Only one stretch of the data below is wanted: the lines starting at the one with "X166500000Y-64400000D03*" and ending at the one with "X120200000Y-99550000D03*", both included, given again exactly.

· · · · · · ·

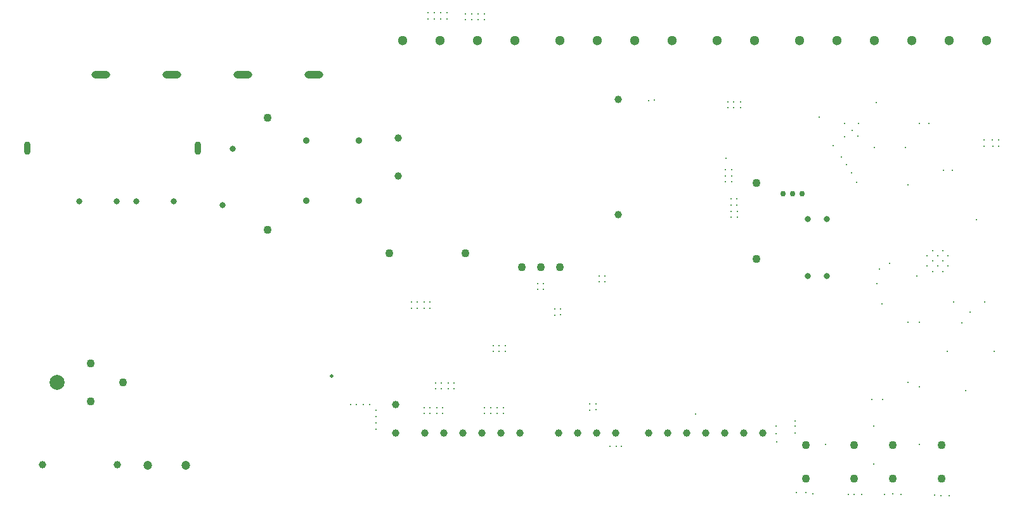
<source format=gbr>
%TF.GenerationSoftware,KiCad,Pcbnew,7.0.10*%
%TF.CreationDate,2024-06-13T10:21:50+07:00*%
%TF.ProjectId,board_dkth,626f6172-645f-4646-9b74-682e6b696361,rev?*%
%TF.SameCoordinates,Original*%
%TF.FileFunction,Plated,1,2,PTH,Mixed*%
%TF.FilePolarity,Positive*%
%FSLAX46Y46*%
G04 Gerber Fmt 4.6, Leading zero omitted, Abs format (unit mm)*
G04 Created by KiCad (PCBNEW 7.0.10) date 2024-06-13 10:21:50*
%MOMM*%
%LPD*%
G01*
G04 APERTURE LIST*
%TA.AperFunction,ComponentDrill*%
%ADD10C,0.200000*%
%TD*%
%TA.AperFunction,ViaDrill*%
%ADD11C,0.300000*%
%TD*%
%TA.AperFunction,ViaDrill*%
%ADD12C,0.500000*%
%TD*%
%TA.AperFunction,ComponentDrill*%
%ADD13C,0.750000*%
%TD*%
%TA.AperFunction,ComponentDrill*%
%ADD14C,0.800000*%
%TD*%
G04 aperture for slot hole*
%TA.AperFunction,ComponentDrill*%
%ADD15O,0.850000X1.800000*%
%TD*%
%TA.AperFunction,ComponentDrill*%
%ADD16C,0.900000*%
%TD*%
%TA.AperFunction,ComponentDrill*%
%ADD17C,1.000000*%
%TD*%
G04 aperture for slot hole*
%TA.AperFunction,ComponentDrill*%
%ADD18O,2.500000X1.000000*%
%TD*%
%TA.AperFunction,ComponentDrill*%
%ADD19C,1.100000*%
%TD*%
%TA.AperFunction,ComponentDrill*%
%ADD20C,1.200000*%
%TD*%
%TA.AperFunction,ComponentDrill*%
%ADD21C,1.300000*%
%TD*%
%TA.AperFunction,ComponentDrill*%
%ADD22C,2.000000*%
%TD*%
G04 APERTURE END LIST*
D10*
%TO.C,U5*%
X164335000Y-75800000D03*
X164335000Y-77200000D03*
X165035000Y-75100000D03*
X165035000Y-76475000D03*
X165035000Y-77900000D03*
X165735000Y-75800000D03*
X165735000Y-77200000D03*
X166435000Y-75100000D03*
X166435000Y-76475000D03*
X166435000Y-77900000D03*
X167135000Y-75800000D03*
X167135000Y-77200000D03*
%TD*%
D11*
X87350000Y-95700000D03*
X88150000Y-95700000D03*
X89050000Y-95700000D03*
X89850000Y-95700000D03*
X90750000Y-96500000D03*
X90750000Y-97300000D03*
X90750000Y-98200000D03*
X90750000Y-99000000D03*
X95450000Y-82025000D03*
X95450000Y-82825000D03*
X96250000Y-82025000D03*
X96250000Y-82800000D03*
X97150000Y-82025000D03*
X97150000Y-82825000D03*
X97150000Y-96125000D03*
X97150000Y-96925000D03*
X97700000Y-43325000D03*
X97700000Y-44125000D03*
X97950000Y-82025000D03*
X97950000Y-82800000D03*
X97950000Y-96125000D03*
X97950000Y-96900000D03*
X98500000Y-43325000D03*
X98500000Y-44100000D03*
X98675000Y-92825000D03*
X98675000Y-93625000D03*
X98850000Y-96125000D03*
X98850000Y-96925000D03*
X99400000Y-43325000D03*
X99400000Y-44125000D03*
X99475000Y-92825000D03*
X99475000Y-93600000D03*
X99650000Y-96125000D03*
X99650000Y-96900000D03*
X100200000Y-43325000D03*
X100200000Y-44100000D03*
X100375000Y-92825000D03*
X100375000Y-93625000D03*
X101175000Y-92825000D03*
X101175000Y-93600000D03*
X102700000Y-43425000D03*
X102700000Y-44225000D03*
X103500000Y-43425000D03*
X103500000Y-44200000D03*
X104400000Y-43425000D03*
X104400000Y-44225000D03*
X105200000Y-43425000D03*
X105200000Y-44200000D03*
X105250000Y-96125000D03*
X105250000Y-96925000D03*
X106050000Y-96125000D03*
X106050000Y-96900000D03*
X106375000Y-87825000D03*
X106375000Y-88625000D03*
X106950000Y-96125000D03*
X106950000Y-96925000D03*
X107175000Y-87825000D03*
X107175000Y-88600000D03*
X107750000Y-96125000D03*
X107750000Y-96900000D03*
X107975000Y-87825000D03*
X107975000Y-88625000D03*
X112300000Y-79525000D03*
X112300000Y-80325000D03*
X113100000Y-79525000D03*
X113100000Y-80300000D03*
X114575000Y-82925000D03*
X114575000Y-83725000D03*
X115375000Y-82925000D03*
X115375000Y-83700000D03*
X119275000Y-95625000D03*
X119275000Y-96425000D03*
X120075000Y-95625000D03*
X120075000Y-96400000D03*
X120500000Y-78500000D03*
X120500000Y-79300000D03*
X121300000Y-78500000D03*
X121300000Y-79275000D03*
X122000000Y-101300000D03*
X122800000Y-101300000D03*
X123500000Y-101300000D03*
X127125000Y-55025000D03*
X127925000Y-55000000D03*
X133400000Y-97000000D03*
X137400000Y-65900000D03*
X137425000Y-64325000D03*
X137425000Y-65125000D03*
X137500000Y-62800000D03*
X137725000Y-55200000D03*
X137725000Y-56000000D03*
X138125000Y-68225000D03*
X138125000Y-69025000D03*
X138175000Y-69875000D03*
X138175000Y-70675000D03*
X138200000Y-65900000D03*
X138225000Y-64325000D03*
X138225000Y-65100000D03*
X138525000Y-55200000D03*
X138525000Y-55975000D03*
X138925000Y-68225000D03*
X138925000Y-69000000D03*
X138975000Y-69875000D03*
X138975000Y-70650000D03*
X139425000Y-55200000D03*
X139425000Y-56000000D03*
X144200000Y-98600000D03*
X144200000Y-99600000D03*
X144225000Y-100700000D03*
X146700000Y-97900000D03*
X146700000Y-98600000D03*
X146700000Y-99500000D03*
X146900000Y-107500000D03*
X148100000Y-107500000D03*
X149100000Y-107600000D03*
X149900000Y-57300000D03*
X150800000Y-101000000D03*
X151800000Y-61100000D03*
X152900000Y-62600000D03*
X153300000Y-58100000D03*
X153300000Y-59900000D03*
X153600000Y-63600000D03*
X153800000Y-107700000D03*
X154250000Y-64700000D03*
X154300000Y-59000000D03*
X154600000Y-107700000D03*
X154900000Y-66000000D03*
X155100000Y-59800000D03*
X155200000Y-58100000D03*
X155600000Y-107700000D03*
X156950000Y-95000000D03*
X157200000Y-98600000D03*
X157200000Y-103700000D03*
X157300000Y-61300000D03*
X157500000Y-55300000D03*
X157600000Y-79500000D03*
X157950000Y-77550000D03*
X158300000Y-82200000D03*
X158400000Y-95000000D03*
X158600000Y-107700000D03*
X159300000Y-76800000D03*
X159750000Y-107650000D03*
X160800000Y-107700000D03*
X161400000Y-61300000D03*
X161800000Y-66300000D03*
X161800000Y-84700000D03*
X161800000Y-92700000D03*
X163000000Y-78500000D03*
X163300000Y-58100000D03*
X163300000Y-84700000D03*
X163300000Y-93300000D03*
X163300000Y-101000000D03*
X164565000Y-58100000D03*
X165300000Y-107800000D03*
X166200000Y-107900000D03*
X166500000Y-64400000D03*
X167025000Y-88600000D03*
X167300000Y-107900000D03*
X167700000Y-64400000D03*
X167900000Y-82000000D03*
X169000000Y-84800000D03*
X169500000Y-93800000D03*
X170100000Y-83300000D03*
X170950000Y-71000000D03*
X171960000Y-60300000D03*
X171960000Y-61200000D03*
X172000000Y-82000000D03*
X173000000Y-60300000D03*
X173100000Y-61200000D03*
X173325000Y-88600000D03*
X173900000Y-60300000D03*
X173900000Y-61200000D03*
D12*
X84825000Y-91900000D03*
D13*
%TO.C,Q3*%
X145100000Y-67500000D03*
X146370000Y-67500000D03*
X147640000Y-67500000D03*
D14*
%TO.C,C4*%
X51137500Y-68545000D03*
X56137500Y-68545000D03*
%TO.C,C5*%
X58737500Y-68545000D03*
X63737500Y-68545000D03*
%TO.C,RV1*%
X70237500Y-69020000D03*
X71637500Y-61520000D03*
%TO.C,U7*%
X148425000Y-70880000D03*
X148425000Y-78500000D03*
X150965000Y-70880000D03*
X150965000Y-78500000D03*
D15*
%TO.C,F1_CH\u01AFACH\u1ECCN1*%
X44212500Y-61430000D03*
X66962500Y-61430000D03*
D16*
%TO.C,FL1*%
X81412500Y-60400000D03*
X81412500Y-68400000D03*
X88412500Y-60400000D03*
X88412500Y-68400000D03*
D17*
%TO.C,C3*%
X46200000Y-103775000D03*
D18*
%TO.C,J5*%
X53965000Y-51600000D03*
D17*
%TO.C,C3*%
X56200000Y-103775000D03*
D18*
%TO.C,J5*%
X63465000Y-51600000D03*
X72965000Y-51600000D03*
X82465000Y-51600000D03*
D17*
%TO.C,J1*%
X93325000Y-95700000D03*
%TO.C,J2*%
X93325000Y-99475000D03*
%TO.C,PS1*%
X93700000Y-60100000D03*
X93700000Y-65100000D03*
%TO.C,J4*%
X97235000Y-99500000D03*
X99775000Y-99500000D03*
X102315000Y-99500000D03*
X104855000Y-99500000D03*
X107395000Y-99500000D03*
X109935000Y-99500000D03*
%TO.C,J7*%
X115120000Y-99550000D03*
X117660000Y-99550000D03*
X120200000Y-99550000D03*
X122740000Y-99550000D03*
%TO.C,PS1*%
X123100000Y-54900000D03*
X123100000Y-70300000D03*
%TO.C,J6*%
X127180000Y-99550000D03*
X129720000Y-99550000D03*
X132260000Y-99550000D03*
X134800000Y-99550000D03*
X137340000Y-99550000D03*
X139880000Y-99550000D03*
X142420000Y-99550000D03*
D19*
%TO.C,BTA16*%
X52600000Y-90175000D03*
X52600000Y-95255000D03*
X56955000Y-92735000D03*
%TO.C,C6*%
X76222500Y-57340000D03*
X76222500Y-72340000D03*
%TO.C,D4*%
X92520000Y-75500000D03*
X102680000Y-75500000D03*
%TO.C,U6*%
X110230000Y-77300000D03*
X112770000Y-77300000D03*
X115310000Y-77300000D03*
%TO.C,D8*%
X141500000Y-66100000D03*
X141500000Y-76260000D03*
%TO.C,SW1*%
X148100000Y-101100000D03*
X148100000Y-105600000D03*
X154600000Y-101100000D03*
X154600000Y-105600000D03*
%TO.C,SW2*%
X159750000Y-101100000D03*
X159750000Y-105600000D03*
X166250000Y-101100000D03*
X166250000Y-105600000D03*
D20*
%TO.C,R11*%
X60285000Y-103825000D03*
X65365000Y-103825000D03*
D21*
%TO.C,J3*%
X94300000Y-47000000D03*
X99300000Y-47000000D03*
X104300000Y-47000000D03*
X109300000Y-47000000D03*
%TO.C,J9*%
X115300000Y-47000000D03*
X120300000Y-47000000D03*
X125300000Y-47000000D03*
X130300000Y-47000000D03*
%TO.C,J10*%
X136300000Y-47000000D03*
X141300000Y-47000000D03*
%TO.C,J8*%
X147300000Y-47000000D03*
X152300000Y-47000000D03*
X157300000Y-47000000D03*
X162300000Y-47000000D03*
X167300000Y-47000000D03*
X172300000Y-47000000D03*
D22*
%TO.C,BTA16*%
X48155000Y-92735000D03*
M02*

</source>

· · · · · · ·

• [WRITTEN REPLY]:
X166500000Y-64400000D03*
X167025000Y-88600000D03*
X167300000Y-107900000D03*
X167700000Y-64400000D03*
X167900000Y-82000000D03*
X169000000Y-84800000D03*
X169500000Y-93800000D03*
X170100000Y-83300000D03*
X170950000Y-71000000D03*
X171960000Y-60300000D03*
X171960000Y-61200000D03*
X172000000Y-82000000D03*
X173000000Y-60300000D03*
X173100000Y-61200000D03*
X173325000Y-88600000D03*
X173900000Y-60300000D03*
X173900000Y-61200000D03*
D12*
X84825000Y-91900000D03*
D13*
%TO.C,Q3*%
X145100000Y-67500000D03*
X146370000Y-67500000D03*
X147640000Y-67500000D03*
D14*
%TO.C,C4*%
X51137500Y-68545000D03*
X56137500Y-68545000D03*
%TO.C,C5*%
X58737500Y-68545000D03*
X63737500Y-68545000D03*
%TO.C,RV1*%
X70237500Y-69020000D03*
X71637500Y-61520000D03*
%TO.C,U7*%
X148425000Y-70880000D03*
X148425000Y-78500000D03*
X150965000Y-70880000D03*
X150965000Y-78500000D03*
D15*
%TO.C,F1_CH\u01AFACH\u1ECCN1*%
X44212500Y-61430000D03*
X66962500Y-61430000D03*
D16*
%TO.C,FL1*%
X81412500Y-60400000D03*
X81412500Y-68400000D03*
X88412500Y-60400000D03*
X88412500Y-68400000D03*
D17*
%TO.C,C3*%
X46200000Y-103775000D03*
D18*
%TO.C,J5*%
X53965000Y-51600000D03*
D17*
%TO.C,C3*%
X56200000Y-103775000D03*
D18*
%TO.C,J5*%
X63465000Y-51600000D03*
X72965000Y-51600000D03*
X82465000Y-51600000D03*
D17*
%TO.C,J1*%
X93325000Y-95700000D03*
%TO.C,J2*%
X93325000Y-99475000D03*
%TO.C,PS1*%
X93700000Y-60100000D03*
X93700000Y-65100000D03*
%TO.C,J4*%
X97235000Y-99500000D03*
X99775000Y-99500000D03*
X102315000Y-99500000D03*
X104855000Y-99500000D03*
X107395000Y-99500000D03*
X109935000Y-99500000D03*
%TO.C,J7*%
X115120000Y-99550000D03*
X117660000Y-99550000D03*
X120200000Y-99550000D03*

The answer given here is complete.